• EXERCISE DATA:
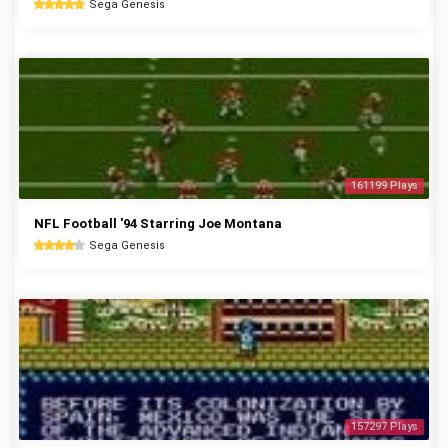
Sega Genesis
161199 Plays
NFL Football '94 Starring Joe Montana
Sega Genesis
157297 Plays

• WHAT YOU ARE ASKED TO DO: An exact copy of the entries above is needed, with the pictures removed.

• SOLVED EXERCISE:
Sega Genesis
161199 Plays
NFL Football '94 Starring Joe Montana
Sega Genesis
157297 Plays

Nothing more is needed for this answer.